LiveSessionPlots - HDI Data Visualization

Project Overview

This project visualizes Human Development Index (HDI) data across different countries and years. It provides interactive plots and analysis tools to understand global development trends using Streamlit.

Deployed Streamlit URL:

https://hdi-plots-v3.streamlit.app/

Data Source

The data is sourced from multiple official United Nations Development Programme (UNDP) resources:

Dataset Files and Sources:

  1. College Completion Rate Datasets:

    • 20-24-College_comp.csv
    • 20-24-female-College_comp.csv
    • 20-24-male-College_comp.csv
      Source: World Bank EdStats
  2. Secondary Education Completion Datasets:

    • 20-24-Higher_Secondary_fin.csv
    • 20-24-female-Higher_Secondary_fin.csv
    • 20-24-male-Higher_Secondary_fin.csv
    • 20-24-Lower_Secondary_fin.csv
    • 20-24-female-Lower_Secondary_fin.csv
    • 20-24-male-Lower_Secondary_fin.csv
      Source: UNESCO Institute for Statistics
  3. Primary Education Completion Datasets:

Economic and Demographic Indicators:

  1. gdppercapita_us_inflation_adjusted.csv
    Source: Gapminder GDP per capita

  2. life_expectancy_years.csv
    Source: Gapminder Life Expectancy

  3. children_per_woman_total_fertility.csv
    Source: Gapminder Total Fertility

  4. years.csv
    Source: Generated internally for time series reference

Note: The India directory contains country-specific detailed data from various government sources.

All datasets are publicly available and were downloaded between 2022-2023. Some datasets required preprocessing and format conversion for compatibility with the application.

  1. hdi_master.csv: Contains HDI values and rankings (1990-2021)

  2. life_expectancy.csv: Life expectancy at birth data

  3. education_index.csv: Education index components

  4. gni_per_capita.csv: GNI per capita (PPP $) data

All datasets were processed and converted from their original Excel format to CSV for use in this application.
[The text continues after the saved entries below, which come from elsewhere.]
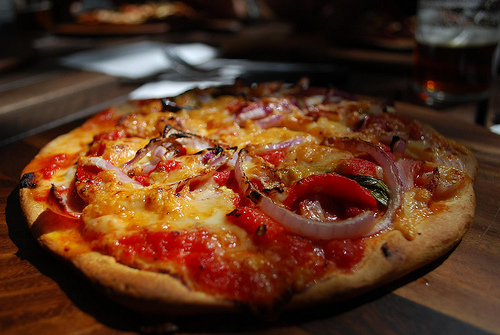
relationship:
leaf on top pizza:
[352, 174, 392, 206] [14, 64, 478, 315]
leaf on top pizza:
[352, 174, 392, 206] [81, 55, 421, 263]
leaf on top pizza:
[358, 165, 393, 208] [14, 64, 478, 315]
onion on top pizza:
[237, 132, 404, 236] [108, 103, 383, 278]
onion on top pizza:
[237, 132, 404, 236] [14, 64, 478, 315]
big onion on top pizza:
[131, 111, 364, 253] [20, 77, 478, 315]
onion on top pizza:
[237, 132, 404, 236] [30, 37, 465, 301]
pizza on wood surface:
[20, 77, 478, 315] [1, 254, 498, 331]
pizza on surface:
[14, 64, 478, 315] [1, 58, 497, 328]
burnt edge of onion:
[134, 121, 216, 150] [85, 124, 237, 192]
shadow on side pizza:
[6, 183, 145, 325] [31, 84, 471, 286]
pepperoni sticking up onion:
[228, 156, 396, 246] [237, 132, 404, 236]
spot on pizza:
[19, 170, 44, 190] [23, 51, 482, 332]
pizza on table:
[20, 77, 478, 315] [1, 73, 498, 332]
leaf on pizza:
[352, 174, 392, 206] [20, 77, 478, 315]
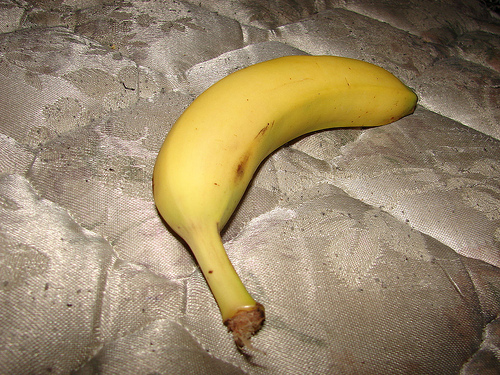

The raw data can be accessed through the UNDP Human Development Reports Data Center.

The dataset includes:

  • HDI values for countries from 1990 to 2021
  • Components of HDI:
    • Life expectancy at birth
    • Expected years of schooling
    • Mean years of schooling
    • GNI per capita (PPP $)

Features

  • Interactive time series plots of HDI trends
  • Country comparison tools
  • Component-wise HDI analysis
  • Regional and global development patterns
  • Downloadable data visualization

Technical Implementation

  • Backend: Python with Pandas for data processing
  • Visualization: Plotly for interactive charts
  • Web Interface: Streamlit
  • Data format: CSV files stored in the data/ directory

To run locally

  1. Create and Activate virtual environment
python3 -m venv .venv
source .venv/bin/activate
  1. Install dependencies
pip install -r requirements.txt
  1. Start streamlit app
streamlit run streamlit_app.py

Project Structure

├── data/                  # Contains HDI dataset files
├── streamlit_app.py       # Main application file
├── requirements.txt       # Project dependencies
└── README.md             # Project documentation

Data Processing

The application processes HDI data through the following steps:

  1. Data loading from CSV files
  2. Cleaning and preprocessing
  3. Creating interactive visualizations
  4. Enabling user-driven analysis through filters and selections

Contributing

Feel free to submit issues and enhancement requests for improving the visualization and analysis capabilities.